On Monday, Internet Explorer celebrated its 15th anniversary.
It is hard to imagine life without the ever present internet of today, so we at Wright Strategies took the time to reminisce about where we were in 1995 for the beginning of the internet as we know it.
Rebekah: I was in Mrs. King’s 4th grade class, spending my afternoons playing “Oregon Trail” in the computer lab.
David: My family had just received our first computer, a Macintosh, and I was browsing the World Wide Web on my top-of-the-line 14.4k modem.
Kendra: I was a writer for a high tech company. We were just figuring out that we needed to put my writing on this “internet” thing. Luckily our webmaster was lazy, frequently returning from hours away with grass marks on his face, and our boss was too busy to care. So I told the webmaster if he’d teach me UNIX and how to program web pages, I’d do his job and wouldn’t blow his cover. So you could say I owe my career to a mid-day napper and a boss who had more important things to do than focus on the web.

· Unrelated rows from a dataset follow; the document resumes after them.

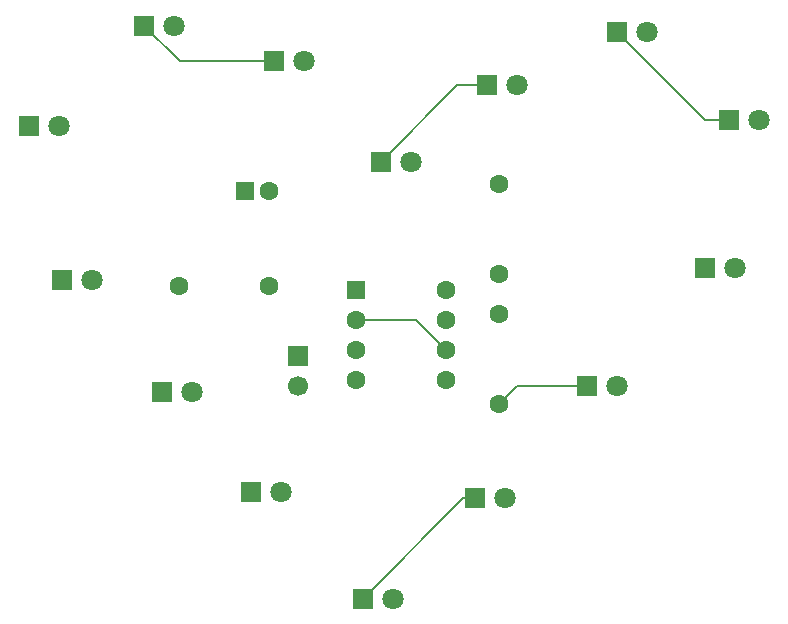
<source format=gbr>
%TF.GenerationSoftware,KiCad,Pcbnew,9.0.7*%
%TF.CreationDate,2026-02-20T23:46:02+05:30*%
%TF.ProjectId,heart-board,68656172-742d-4626-9f61-72642e6b6963,rev?*%
%TF.SameCoordinates,Original*%
%TF.FileFunction,Copper,L2,Bot*%
%TF.FilePolarity,Positive*%
%FSLAX46Y46*%
G04 Gerber Fmt 4.6, Leading zero omitted, Abs format (unit mm)*
G04 Created by KiCad (PCBNEW 9.0.7) date 2026-02-20 23:46:02*
%MOMM*%
%LPD*%
G01*
G04 APERTURE LIST*
G04 Aperture macros list*
%AMRoundRect*
0 Rectangle with rounded corners*
0 $1 Rounding radius*
0 $2 $3 $4 $5 $6 $7 $8 $9 X,Y pos of 4 corners*
0 Add a 4 corners polygon primitive as box body*
4,1,4,$2,$3,$4,$5,$6,$7,$8,$9,$2,$3,0*
0 Add four circle primitives for the rounded corners*
1,1,$1+$1,$2,$3*
1,1,$1+$1,$4,$5*
1,1,$1+$1,$6,$7*
1,1,$1+$1,$8,$9*
0 Add four rect primitives between the rounded corners*
20,1,$1+$1,$2,$3,$4,$5,0*
20,1,$1+$1,$4,$5,$6,$7,0*
20,1,$1+$1,$6,$7,$8,$9,0*
20,1,$1+$1,$8,$9,$2,$3,0*%
G04 Aperture macros list end*
%TA.AperFunction,ComponentPad*%
%ADD10R,1.800000X1.800000*%
%TD*%
%TA.AperFunction,ComponentPad*%
%ADD11C,1.800000*%
%TD*%
%TA.AperFunction,ComponentPad*%
%ADD12R,1.700000X1.700000*%
%TD*%
%TA.AperFunction,ComponentPad*%
%ADD13C,1.700000*%
%TD*%
%TA.AperFunction,ComponentPad*%
%ADD14RoundRect,0.250000X-0.550000X-0.550000X0.550000X-0.550000X0.550000X0.550000X-0.550000X0.550000X0*%
%TD*%
%TA.AperFunction,ComponentPad*%
%ADD15C,1.600000*%
%TD*%
%TA.AperFunction,Conductor*%
%ADD16C,0.200000*%
%TD*%
G04 APERTURE END LIST*
D10*
%TO.P,D13,1,K*%
%TO.N,GND*%
X203960000Y-56500000D03*
D11*
%TO.P,D13,2,A*%
%TO.N,Net-(D1-A)*%
X206500000Y-56500000D03*
%TD*%
D12*
%TO.P,BT1,1,+*%
%TO.N,+9V*%
X177000000Y-83960000D03*
D13*
%TO.P,BT1,2,-*%
%TO.N,GND*%
X177000000Y-86500000D03*
%TD*%
D14*
%TO.P,C1,1*%
%TO.N,GND*%
X172500000Y-70000000D03*
D15*
%TO.P,C1,2*%
X174500000Y-70000000D03*
%TD*%
D11*
%TO.P,D14,2,A*%
%TO.N,Net-(D1-A)*%
X195500000Y-61000000D03*
D10*
%TO.P,D14,1,K*%
%TO.N,GND*%
X192960000Y-61000000D03*
%TD*%
D14*
%TO.P,U1,1,GND*%
%TO.N,GND*%
X181880000Y-78380000D03*
D15*
%TO.P,U1,2,TRIG*%
X181880000Y-80920000D03*
%TO.P,U1,3,OUT*%
%TO.N,Net-(U1-OUT)*%
X181880000Y-83460000D03*
%TO.P,U1,4,~{RST}*%
%TO.N,+9V*%
X181880000Y-86000000D03*
%TO.P,U1,5,CONT*%
%TO.N,unconnected-(U1-CONT-Pad5)*%
X189500000Y-86000000D03*
%TO.P,U1,6,THRES*%
%TO.N,GND*%
X189500000Y-83460000D03*
%TO.P,U1,7,DISCH*%
%TO.N,Net-(U1-DISCH)*%
X189500000Y-80920000D03*
%TO.P,U1,8,VCC*%
%TO.N,+9V*%
X189500000Y-78380000D03*
%TD*%
%TO.P,R3,1*%
%TO.N,Net-(D1-A)*%
X166880000Y-78000000D03*
%TO.P,R3,2*%
%TO.N,Net-(U1-OUT)*%
X174500000Y-78000000D03*
%TD*%
%TO.P,R2,1*%
%TO.N,Net-(U1-DISCH)*%
X194000000Y-80380000D03*
%TO.P,R2,2*%
%TO.N,GND*%
X194000000Y-88000000D03*
%TD*%
%TO.P,R1,1*%
%TO.N,+9V*%
X194000000Y-69380000D03*
%TO.P,R1,2*%
%TO.N,Net-(U1-DISCH)*%
X194000000Y-77000000D03*
%TD*%
D10*
%TO.P,D12,1,K*%
%TO.N,GND*%
X213460000Y-64000000D03*
D11*
%TO.P,D12,2,A*%
%TO.N,Net-(D1-A)*%
X216000000Y-64000000D03*
%TD*%
D10*
%TO.P,D11,1,K*%
%TO.N,GND*%
X211460000Y-76500000D03*
D11*
%TO.P,D11,2,A*%
%TO.N,Net-(D1-A)*%
X214000000Y-76500000D03*
%TD*%
D10*
%TO.P,D10,1,K*%
%TO.N,GND*%
X201460000Y-86500000D03*
D11*
%TO.P,D10,2,A*%
%TO.N,Net-(D1-A)*%
X204000000Y-86500000D03*
%TD*%
D10*
%TO.P,D9,1,K*%
%TO.N,GND*%
X191960000Y-96000000D03*
D11*
%TO.P,D9,2,A*%
%TO.N,Net-(D1-A)*%
X194500000Y-96000000D03*
%TD*%
D10*
%TO.P,D7,1,K*%
%TO.N,GND*%
X172960000Y-95500000D03*
D11*
%TO.P,D7,2,A*%
%TO.N,Net-(D1-A)*%
X175500000Y-95500000D03*
%TD*%
D10*
%TO.P,D6,1,K*%
%TO.N,GND*%
X165460000Y-87000000D03*
D11*
%TO.P,D6,2,A*%
%TO.N,Net-(D1-A)*%
X168000000Y-87000000D03*
%TD*%
D10*
%TO.P,D5,1,K*%
%TO.N,GND*%
X156960000Y-77500000D03*
D11*
%TO.P,D5,2,A*%
%TO.N,Net-(D1-A)*%
X159500000Y-77500000D03*
%TD*%
D10*
%TO.P,D4,1,K*%
%TO.N,GND*%
X154225000Y-64500000D03*
D11*
%TO.P,D4,2,A*%
%TO.N,Net-(D1-A)*%
X156765000Y-64500000D03*
%TD*%
D10*
%TO.P,D3,1,K*%
%TO.N,GND*%
X163960000Y-56000000D03*
D11*
%TO.P,D3,2,A*%
%TO.N,Net-(D1-A)*%
X166500000Y-56000000D03*
%TD*%
D10*
%TO.P,D2,1,K*%
%TO.N,GND*%
X174960000Y-59000000D03*
D11*
%TO.P,D2,2,A*%
%TO.N,Net-(D1-A)*%
X177500000Y-59000000D03*
%TD*%
%TO.P,D1,2,A*%
%TO.N,Net-(D1-A)*%
X186500000Y-67500000D03*
D10*
%TO.P,D1,1,K*%
%TO.N,GND*%
X183960000Y-67500000D03*
%TD*%
%TO.P,D8,1,K*%
%TO.N,GND*%
X182460000Y-104500000D03*
D11*
%TO.P,D8,2,A*%
%TO.N,Net-(D1-A)*%
X185000000Y-104500000D03*
%TD*%
D16*
%TO.N,GND*%
X201460000Y-86500000D02*
X195500000Y-86500000D01*
X195500000Y-86500000D02*
X194000000Y-88000000D01*
X181880000Y-80920000D02*
X186960000Y-80920000D01*
X186960000Y-80920000D02*
X189500000Y-83460000D01*
X183960000Y-67500000D02*
X190460000Y-61000000D01*
X190460000Y-61000000D02*
X192960000Y-61000000D01*
X163960000Y-56000000D02*
X166960000Y-59000000D01*
X166960000Y-59000000D02*
X174960000Y-59000000D01*
X191960000Y-96000000D02*
X190960000Y-96000000D01*
X190960000Y-96000000D02*
X182460000Y-104500000D01*
X203960000Y-56500000D02*
X211460000Y-64000000D01*
X211460000Y-64000000D02*
X213460000Y-64000000D01*
%TD*%
M02*

</source>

Chris: I was 14 years old and barely knew what the internet was.
Aaron: I was a sophomore in college and had just been tasked with building a website for the Physics department. A little notepad and a lot of stolen gifs resulted in a truly special site that no one was envious of.
Jessica: I was using MS Word to crank out English Lit. papers on Turn of the Screw and Bartleby, The Scrivener, and was learning Pascal in my Comp. Sci. class.
Jeremy: I was convincing myself that as a Fine Arts major I was going to escape the responsibility of having to use/learn Portland State University’s new-fangled Groupwise Email system and, God willing, the Internet all together. Yahoo!? Lycos? Amazon? Certainly not anything I would ever have to worry about again!
Justin: I was skipping my high school classes to work at my high powered, well paying drug store cashier job. I “punched in” through an actual time clock, got to use a calculator to “ring” people up, and was trained by a German woman named Gisela whom was as intimidating as she sounds.
Oh, how things have changed. Haven't we all come a long way?!